_WHAT TO WORK ON_
Only the lines from the opening of the material through the line bearing "195 541 20.75" should be reproduced, exactly and without pictures.

_GIVEN RECORDS_
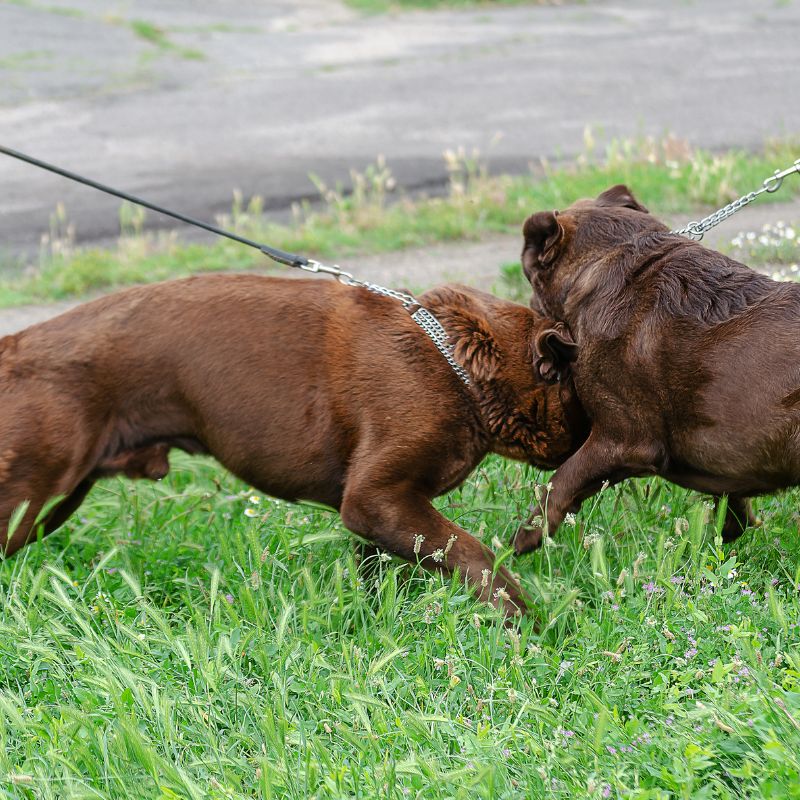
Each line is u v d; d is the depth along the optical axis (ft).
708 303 17.61
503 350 18.52
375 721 14.33
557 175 49.75
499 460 22.44
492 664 15.75
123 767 13.71
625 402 18.17
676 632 16.02
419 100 70.74
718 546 17.01
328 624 16.93
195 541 20.75
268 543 19.76
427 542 17.76
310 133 63.67
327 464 18.42
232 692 15.33
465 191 50.34
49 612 17.93
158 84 76.28
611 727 13.93
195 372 18.12
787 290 17.19
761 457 17.13
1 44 85.05
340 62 83.15
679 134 58.49
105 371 17.83
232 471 18.90
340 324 18.37
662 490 20.54
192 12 101.60
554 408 18.60
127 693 14.99
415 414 17.88
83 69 79.36
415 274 40.60
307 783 13.03
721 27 91.20
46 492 17.69
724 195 45.06
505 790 13.02
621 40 88.02
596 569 17.06
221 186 54.34
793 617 16.42
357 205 49.26
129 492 23.04
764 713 13.53
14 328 37.93
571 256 19.27
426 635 16.52
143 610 16.89
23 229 50.26
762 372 16.81
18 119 67.72
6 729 14.82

_YOUR SOLUTION_
Each line is u v d; d is the depth along the optical axis (ft).
708 303 17.61
503 350 18.52
375 721 14.33
557 175 49.75
499 460 22.44
492 664 15.75
123 767 13.71
625 402 18.17
676 632 16.02
419 100 70.74
718 546 17.01
328 624 16.93
195 541 20.75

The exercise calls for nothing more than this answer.